-- Extract provided --

== Segment start ==

Watsonville High names UCSC’s Bill Doyle to alumni hall of fame

Bill Doyle
From field work to field study, Bill Doyle, UCSC professor emeritus of biology, grew up in Watsonville and went on to an illustrious career, including being founder and long-term director of the UCSC Institute of Marine Sciences. (Photo by Carolyn Lagattuta)

UC Santa Cruz Professor Emeritus of Biology Bill Doyle knows what it’s like to grow up hard.

He spent his elementary school summers helping to support his family by picking carrots and potatoes in the fields near Soledad, working on ranches, and at a grain warehouse. He had a newspaper route, too.

In high school, he packed apples and tomatoes, and worked the berry fields of Watsonville. For a time, he and his mother and one of his three siblings lived in a modified laundry shed behind a house on California Street.

But the now-82-year-old founder and long-term director of the UCSC Institute of Marine Sciences, said even though times were tough, those years—especially the ones at Watsonville High—became “the basic, grounding platform” of his life.

== Segment end ==

-- Data excerpts --
== Segment start ==

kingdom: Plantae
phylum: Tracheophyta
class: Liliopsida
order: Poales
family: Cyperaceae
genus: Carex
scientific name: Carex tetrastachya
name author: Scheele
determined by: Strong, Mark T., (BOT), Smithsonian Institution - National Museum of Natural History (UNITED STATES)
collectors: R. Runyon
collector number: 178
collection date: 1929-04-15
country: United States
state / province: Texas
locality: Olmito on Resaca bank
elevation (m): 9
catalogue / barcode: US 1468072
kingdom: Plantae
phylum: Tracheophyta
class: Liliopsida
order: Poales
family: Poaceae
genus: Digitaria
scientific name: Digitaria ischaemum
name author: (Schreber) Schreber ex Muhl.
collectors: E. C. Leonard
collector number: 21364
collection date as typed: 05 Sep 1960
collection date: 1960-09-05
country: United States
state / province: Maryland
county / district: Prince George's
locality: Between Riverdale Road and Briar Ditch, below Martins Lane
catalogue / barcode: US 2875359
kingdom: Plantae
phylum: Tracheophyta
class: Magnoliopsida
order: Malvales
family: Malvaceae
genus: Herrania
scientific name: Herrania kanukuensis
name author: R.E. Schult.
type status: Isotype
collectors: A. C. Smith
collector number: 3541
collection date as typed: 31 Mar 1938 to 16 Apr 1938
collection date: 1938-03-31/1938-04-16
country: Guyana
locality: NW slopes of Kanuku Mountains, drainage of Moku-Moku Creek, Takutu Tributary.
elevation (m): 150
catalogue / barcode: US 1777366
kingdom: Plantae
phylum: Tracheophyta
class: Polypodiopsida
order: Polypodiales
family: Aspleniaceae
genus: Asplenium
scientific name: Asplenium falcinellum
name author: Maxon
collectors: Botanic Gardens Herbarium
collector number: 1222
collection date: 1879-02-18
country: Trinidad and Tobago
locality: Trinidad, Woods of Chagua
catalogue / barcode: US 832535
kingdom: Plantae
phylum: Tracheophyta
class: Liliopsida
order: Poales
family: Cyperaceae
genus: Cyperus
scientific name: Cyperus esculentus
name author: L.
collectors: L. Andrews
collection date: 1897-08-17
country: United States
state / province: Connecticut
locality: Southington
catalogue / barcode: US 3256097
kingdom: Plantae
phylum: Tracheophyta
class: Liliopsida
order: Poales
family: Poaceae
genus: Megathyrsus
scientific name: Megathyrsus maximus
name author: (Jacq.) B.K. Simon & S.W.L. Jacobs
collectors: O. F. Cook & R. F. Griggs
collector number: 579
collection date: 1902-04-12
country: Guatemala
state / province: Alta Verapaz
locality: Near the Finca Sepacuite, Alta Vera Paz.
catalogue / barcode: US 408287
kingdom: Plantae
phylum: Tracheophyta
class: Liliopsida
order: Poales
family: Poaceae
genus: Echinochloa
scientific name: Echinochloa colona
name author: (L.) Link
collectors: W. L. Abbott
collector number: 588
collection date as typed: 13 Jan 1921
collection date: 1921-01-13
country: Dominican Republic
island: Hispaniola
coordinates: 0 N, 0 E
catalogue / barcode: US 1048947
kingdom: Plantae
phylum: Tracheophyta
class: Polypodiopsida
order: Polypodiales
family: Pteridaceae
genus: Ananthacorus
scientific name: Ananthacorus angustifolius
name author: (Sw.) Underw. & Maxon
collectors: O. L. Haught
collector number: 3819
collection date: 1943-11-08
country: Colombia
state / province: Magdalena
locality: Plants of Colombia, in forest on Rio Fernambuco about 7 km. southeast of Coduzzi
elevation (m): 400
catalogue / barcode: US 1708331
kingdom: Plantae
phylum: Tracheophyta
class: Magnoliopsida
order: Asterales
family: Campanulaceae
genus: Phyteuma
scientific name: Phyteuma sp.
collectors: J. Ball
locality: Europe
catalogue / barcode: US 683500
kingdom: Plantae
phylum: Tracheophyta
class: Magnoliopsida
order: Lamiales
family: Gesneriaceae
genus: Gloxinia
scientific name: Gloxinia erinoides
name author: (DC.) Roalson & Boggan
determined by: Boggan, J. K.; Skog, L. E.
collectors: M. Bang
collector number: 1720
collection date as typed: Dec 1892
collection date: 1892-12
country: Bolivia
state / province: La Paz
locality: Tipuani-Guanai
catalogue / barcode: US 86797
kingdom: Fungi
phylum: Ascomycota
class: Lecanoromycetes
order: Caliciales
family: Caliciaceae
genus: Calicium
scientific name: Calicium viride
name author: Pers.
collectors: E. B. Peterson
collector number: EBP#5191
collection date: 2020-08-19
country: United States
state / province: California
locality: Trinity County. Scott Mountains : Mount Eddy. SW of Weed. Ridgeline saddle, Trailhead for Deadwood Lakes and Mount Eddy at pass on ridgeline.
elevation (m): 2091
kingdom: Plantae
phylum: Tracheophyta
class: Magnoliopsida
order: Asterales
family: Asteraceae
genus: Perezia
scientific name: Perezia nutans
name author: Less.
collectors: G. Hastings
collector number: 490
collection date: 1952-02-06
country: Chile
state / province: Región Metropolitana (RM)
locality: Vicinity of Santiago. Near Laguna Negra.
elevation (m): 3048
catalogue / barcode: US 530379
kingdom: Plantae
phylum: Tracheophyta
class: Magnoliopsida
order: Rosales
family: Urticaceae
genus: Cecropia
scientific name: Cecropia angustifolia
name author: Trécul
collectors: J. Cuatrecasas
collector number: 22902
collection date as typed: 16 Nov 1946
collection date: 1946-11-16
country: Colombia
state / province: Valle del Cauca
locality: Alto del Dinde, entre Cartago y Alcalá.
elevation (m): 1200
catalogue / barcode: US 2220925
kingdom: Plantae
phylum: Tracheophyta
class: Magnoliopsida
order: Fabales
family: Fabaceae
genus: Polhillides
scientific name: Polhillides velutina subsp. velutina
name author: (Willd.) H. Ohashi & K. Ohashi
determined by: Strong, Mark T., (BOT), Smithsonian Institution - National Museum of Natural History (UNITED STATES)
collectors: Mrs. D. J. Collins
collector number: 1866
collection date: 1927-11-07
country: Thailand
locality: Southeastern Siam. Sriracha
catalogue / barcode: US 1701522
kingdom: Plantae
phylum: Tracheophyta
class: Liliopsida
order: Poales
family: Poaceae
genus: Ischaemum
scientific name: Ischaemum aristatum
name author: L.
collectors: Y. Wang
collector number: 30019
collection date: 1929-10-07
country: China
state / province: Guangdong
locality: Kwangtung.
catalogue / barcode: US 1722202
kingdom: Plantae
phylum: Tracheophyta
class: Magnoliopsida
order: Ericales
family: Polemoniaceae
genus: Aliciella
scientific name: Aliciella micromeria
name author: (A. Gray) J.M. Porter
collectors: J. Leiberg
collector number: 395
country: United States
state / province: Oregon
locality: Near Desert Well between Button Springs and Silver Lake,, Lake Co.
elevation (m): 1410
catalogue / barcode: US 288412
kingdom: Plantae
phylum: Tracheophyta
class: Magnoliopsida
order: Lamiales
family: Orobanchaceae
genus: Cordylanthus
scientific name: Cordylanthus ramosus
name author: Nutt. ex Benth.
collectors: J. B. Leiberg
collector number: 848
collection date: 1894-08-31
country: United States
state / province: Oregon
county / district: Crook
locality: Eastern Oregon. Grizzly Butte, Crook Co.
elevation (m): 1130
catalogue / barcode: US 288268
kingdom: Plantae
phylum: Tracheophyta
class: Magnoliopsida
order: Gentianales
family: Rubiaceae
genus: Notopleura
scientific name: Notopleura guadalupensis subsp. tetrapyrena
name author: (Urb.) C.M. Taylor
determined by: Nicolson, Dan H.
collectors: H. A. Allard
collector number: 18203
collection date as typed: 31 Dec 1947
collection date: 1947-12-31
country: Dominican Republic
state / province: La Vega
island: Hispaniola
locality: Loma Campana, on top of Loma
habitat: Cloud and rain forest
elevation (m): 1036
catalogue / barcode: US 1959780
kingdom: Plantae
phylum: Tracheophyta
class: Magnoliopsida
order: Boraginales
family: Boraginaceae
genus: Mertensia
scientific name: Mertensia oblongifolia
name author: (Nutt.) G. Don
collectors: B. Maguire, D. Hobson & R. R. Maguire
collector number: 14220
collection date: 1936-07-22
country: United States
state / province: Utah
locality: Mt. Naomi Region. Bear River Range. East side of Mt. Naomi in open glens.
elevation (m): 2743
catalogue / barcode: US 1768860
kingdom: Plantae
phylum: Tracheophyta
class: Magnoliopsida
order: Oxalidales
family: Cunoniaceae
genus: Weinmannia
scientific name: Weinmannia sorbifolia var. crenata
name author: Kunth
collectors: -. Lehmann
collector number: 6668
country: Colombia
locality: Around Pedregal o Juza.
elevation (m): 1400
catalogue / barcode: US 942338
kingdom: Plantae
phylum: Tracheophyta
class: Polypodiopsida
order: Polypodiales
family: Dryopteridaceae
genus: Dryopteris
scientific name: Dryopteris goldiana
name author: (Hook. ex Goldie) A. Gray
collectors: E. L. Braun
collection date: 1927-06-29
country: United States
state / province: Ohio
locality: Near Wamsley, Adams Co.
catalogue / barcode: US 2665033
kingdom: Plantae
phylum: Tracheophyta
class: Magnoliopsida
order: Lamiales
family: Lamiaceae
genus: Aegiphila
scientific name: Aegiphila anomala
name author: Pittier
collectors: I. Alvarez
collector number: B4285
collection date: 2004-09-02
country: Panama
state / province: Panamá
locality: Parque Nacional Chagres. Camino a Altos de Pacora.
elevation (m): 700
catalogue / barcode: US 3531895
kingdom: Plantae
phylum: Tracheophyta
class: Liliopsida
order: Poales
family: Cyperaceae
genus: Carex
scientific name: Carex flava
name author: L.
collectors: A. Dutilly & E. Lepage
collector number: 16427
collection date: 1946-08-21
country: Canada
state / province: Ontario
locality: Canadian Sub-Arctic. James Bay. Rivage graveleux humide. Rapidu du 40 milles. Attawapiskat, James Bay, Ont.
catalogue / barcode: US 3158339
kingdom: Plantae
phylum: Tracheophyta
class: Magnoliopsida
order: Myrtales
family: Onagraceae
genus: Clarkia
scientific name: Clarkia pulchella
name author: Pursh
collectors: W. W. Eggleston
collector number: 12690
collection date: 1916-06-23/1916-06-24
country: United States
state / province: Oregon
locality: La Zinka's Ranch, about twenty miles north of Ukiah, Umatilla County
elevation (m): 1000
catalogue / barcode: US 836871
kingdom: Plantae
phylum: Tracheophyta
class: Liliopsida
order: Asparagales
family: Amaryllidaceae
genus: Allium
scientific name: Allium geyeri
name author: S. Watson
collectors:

== Segment end ==

-- What you need to do --
Reproduce the article on Watsonville High naming Bill Doyle to its alumni hall of fame, word for word and in full.

-- Answer below --
Watsonville High names UCSC’s Bill Doyle to alumni hall of fame

Bill Doyle
From field work to field study, Bill Doyle, UCSC professor emeritus of biology, grew up in Watsonville and went on to an illustrious career, including being founder and long-term director of the UCSC Institute of Marine Sciences. (Photo by Carolyn Lagattuta)

UC Santa Cruz Professor Emeritus of Biology Bill Doyle knows what it’s like to grow up hard.

He spent his elementary school summers helping to support his family by picking carrots and potatoes in the fields near Soledad, working on ranches, and at a grain warehouse. He had a newspaper route, too.

In high school, he packed apples and tomatoes, and worked the berry fields of Watsonville. For a time, he and his mother and one of his three siblings lived in a modified laundry shed behind a house on California Street.

But the now-82-year-old founder and long-term director of the UCSC Institute of Marine Sciences, said even though times were tough, those years—especially the ones at Watsonville High—became “the basic, grounding platform” of his life.